Further empirical results from the SDM model indicates that neighboring countries’ institutional quality play a significant role in the nexus between FDI and poverty reduction in Africa. This aligns with the empirical outcome in Arogundade et al. (2021) that governance mediates the positive impact of FDI on poverty reduction in Africa. This highlights the importance of institutional reforms in Africa, as investments do not thrive in an environment characterized by weak institutional quality.

6. Conclusions and Recommendations

In reducing the savings gap and achieving equitable and sustainable development, a large amount of quality foreign resources is required in Africa. Hence, foreign investments, such as FDI, are seen as one of the most important drivers of economic development in the region by policymakers. However, empirical studies examining the impact of FDI on poverty have reached varying results. While some studies argue that FDI reduces poverty, some studies believe that it increases poverty. Other studies posit that FDI’s impact is conditional on certain intermittent variables. The reason for the diverse findings on the impact of FDI is that the majority of these studies neglect the role of space. In contributing to the literature, this study assesses whether spatial interdependence/third-country effects matter in the impact of FDI on the incidence and intensity of poverty in Africa. In achieving this, the study employed the spatial Durbin model to quantify the impact of neighboring country FDIs on the poverty conditions of a host country. Before accounting for space in our model, the study conducted some pre-estimation tests to determine the existence of spatial spillover on the effect of FDI. The results indicate that neighboring country FDIs impact a host country’s poverty. Hence, neglecting spatial interdependence in the FDI model may result to biased estimates.

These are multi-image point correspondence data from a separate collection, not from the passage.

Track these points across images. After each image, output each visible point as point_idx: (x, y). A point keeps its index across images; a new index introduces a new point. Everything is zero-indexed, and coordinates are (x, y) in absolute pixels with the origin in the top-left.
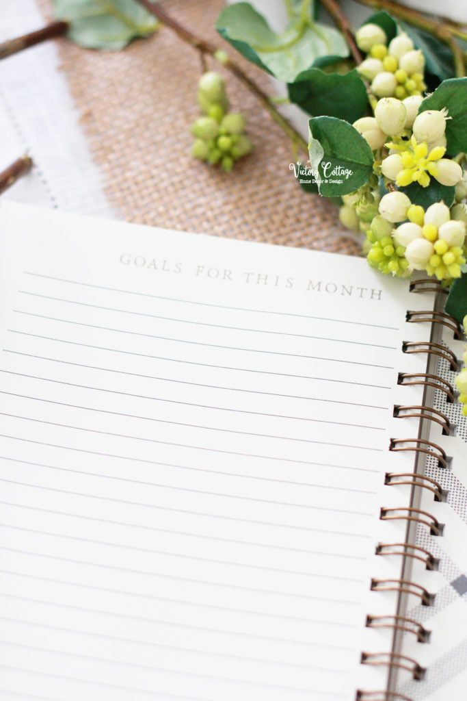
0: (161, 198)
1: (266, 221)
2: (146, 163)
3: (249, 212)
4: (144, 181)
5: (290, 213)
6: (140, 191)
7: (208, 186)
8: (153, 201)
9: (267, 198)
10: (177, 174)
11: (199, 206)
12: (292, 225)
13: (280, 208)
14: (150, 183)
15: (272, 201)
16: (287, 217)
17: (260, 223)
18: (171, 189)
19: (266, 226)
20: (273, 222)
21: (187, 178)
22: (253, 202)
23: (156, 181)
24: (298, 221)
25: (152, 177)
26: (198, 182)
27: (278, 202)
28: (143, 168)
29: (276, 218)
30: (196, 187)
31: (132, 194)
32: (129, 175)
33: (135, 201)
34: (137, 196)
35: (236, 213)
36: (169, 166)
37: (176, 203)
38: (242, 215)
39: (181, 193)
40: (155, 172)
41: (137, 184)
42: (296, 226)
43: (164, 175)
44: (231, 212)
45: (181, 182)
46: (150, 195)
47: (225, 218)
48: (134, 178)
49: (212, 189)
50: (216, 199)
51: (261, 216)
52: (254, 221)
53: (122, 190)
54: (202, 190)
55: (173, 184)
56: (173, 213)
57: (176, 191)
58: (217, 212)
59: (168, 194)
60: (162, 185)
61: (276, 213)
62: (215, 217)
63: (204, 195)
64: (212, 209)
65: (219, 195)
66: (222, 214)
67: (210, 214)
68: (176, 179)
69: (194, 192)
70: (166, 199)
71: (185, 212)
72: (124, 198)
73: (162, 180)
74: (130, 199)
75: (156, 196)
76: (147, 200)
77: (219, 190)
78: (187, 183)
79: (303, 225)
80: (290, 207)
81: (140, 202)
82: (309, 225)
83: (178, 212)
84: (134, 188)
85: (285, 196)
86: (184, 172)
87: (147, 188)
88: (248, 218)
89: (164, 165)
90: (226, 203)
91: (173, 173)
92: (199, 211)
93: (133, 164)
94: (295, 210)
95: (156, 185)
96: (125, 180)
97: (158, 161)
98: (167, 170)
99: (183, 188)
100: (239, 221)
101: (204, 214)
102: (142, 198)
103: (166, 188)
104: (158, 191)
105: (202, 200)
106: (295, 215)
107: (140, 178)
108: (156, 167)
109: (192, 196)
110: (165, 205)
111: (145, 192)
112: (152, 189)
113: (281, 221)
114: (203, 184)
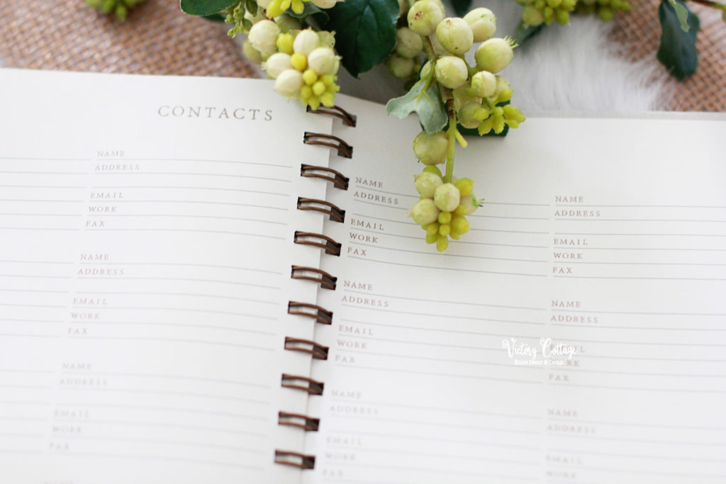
0: (48, 45)
1: (156, 58)
2: (31, 11)
3: (139, 51)
4: (30, 29)
5: (181, 47)
6: (26, 40)
7: (96, 28)
8: (40, 49)
9: (157, 35)
10: (63, 19)
11: (87, 49)
12: (184, 59)
13: (171, 43)
14: (36, 30)
15: (163, 37)
16: (178, 52)
17: (149, 61)
18: (57, 35)
19: (156, 63)
20: (163, 59)
21: (75, 21)
22: (142, 41)
23: (42, 28)
24: (190, 55)
25: (38, 24)
26: (85, 24)
27: (169, 38)
28: (29, 16)
29: (167, 55)
30: (84, 30)
31: (17, 44)
32: (14, 24)
33: (21, 51)
34: (23, 45)
35: (125, 53)
36: (56, 11)
37: (63, 48)
38: (131, 55)
39: (69, 38)
40: (41, 18)
41: (22, 32)
42: (188, 60)
43: (51, 21)
44: (119, 53)
45: (68, 26)
46: (36, 42)
47: (114, 59)
48: (20, 27)
49: (100, 31)
50: (103, 41)
51: (151, 54)
52: (144, 59)
53: (7, 41)
54: (89, 32)
55: (59, 30)
56: (61, 59)
57: (63, 36)
58: (105, 54)
59: (55, 40)
60: (48, 32)
61: (167, 49)
62: (104, 59)
63: (92, 38)
64: (100, 52)
65: (106, 36)
66: (110, 55)
67: (97, 56)
68: (62, 24)
69: (81, 35)
70: (53, 45)
71: (72, 57)
72: (10, 49)
73: (49, 27)
74: (15, 49)
75: (42, 43)
76: (33, 49)
77: (107, 31)
78: (74, 26)
79: (195, 58)
80: (181, 42)
81: (27, 52)
82: (202, 58)
83: (65, 58)
84: (20, 38)
85: (178, 30)
86: (71, 16)
87: (33, 35)
88: (137, 56)
89: (50, 10)
90: (114, 44)
91: (60, 17)
92: (87, 54)
93: (19, 12)
94: (187, 44)
95: (42, 32)
96: (11, 30)
97: (44, 7)
98: (53, 16)
99: (70, 32)
100: (128, 61)
101: (92, 57)
102: (29, 46)
103: (52, 35)
104: (44, 38)
105: (90, 43)
106: (187, 50)
107: (26, 27)
108: (43, 13)
109: (79, 40)
110: (52, 52)
111: (31, 40)
112: (38, 37)
113: (173, 57)
114: (91, 27)
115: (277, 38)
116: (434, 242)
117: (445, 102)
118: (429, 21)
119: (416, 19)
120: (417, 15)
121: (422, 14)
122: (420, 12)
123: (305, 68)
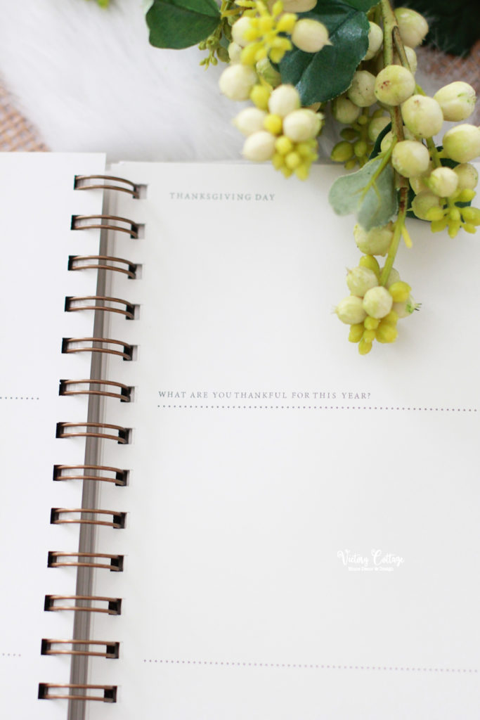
115: (251, 89)
116: (357, 342)
117: (398, 189)
118: (397, 94)
119: (382, 87)
120: (384, 83)
121: (390, 84)
122: (388, 82)
123: (280, 134)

This study’s empirical findings are as follows: (1) neighboring country FDIs have a significant and positive impact on the incidence and intensity of the host country, (2) neighboring countries’ institutional quality matters in the nexus between FDI and poverty reduction, since the positive impact of FDI on poverty is mitigated through a robust institutional quality, (3) there is a significant spatial spillover of neighboring countries’ poverty to a host country, (4) the marginal effect results indicate that countries within the region are no longer in isolation or independent; i.e., the level of poverty in a particular country is influenced by its determinants in the neighboring country. This result is robust to the different proximity matrix, which is the inverse distance.

The empirical results of this study have produced important policy implications for African governments. First, since FDI does not reduce poverty from our empirical estimation, African countries need to embark on public sector reforms, as investment would not thrive when there is high corruption, low voice and accountability, government inefficiency, poor regulatory quality, low rule of law, and political instability. Second, since the empirical results of this study provide evidence of both direct and spillover effects of poverty determinants, we recommend that African countries consider their surrounding countries’ characteristics in their welfare policy formulation. The study also highlights the importance of joint task efforts toward building strong institutional quality. This is to permit African countries to have coordinated policies towards building a robust institutional framework. African governments through the African Union (AU) or other relevant agencies are encouraged to not only develop an institutional reform for Africa, but also establish a binding mechanism to ensure reform implementation.

7. Future Research

This study has some shortcomings which can be addressed in future research. Other intermittent or mediating variables such as financial development, globalization, and International Financial Reporting Standards (IFRS) have all been shown to be crucial. Future research could investigate the impact of these variables on the nexus between FDI and poverty within spatial framework. Future studies could also extend the topic to other continents using spatial models. Moreover, this study only uses the income measure of poverty. Future studies are encouraged to consider other non-income poverty measures.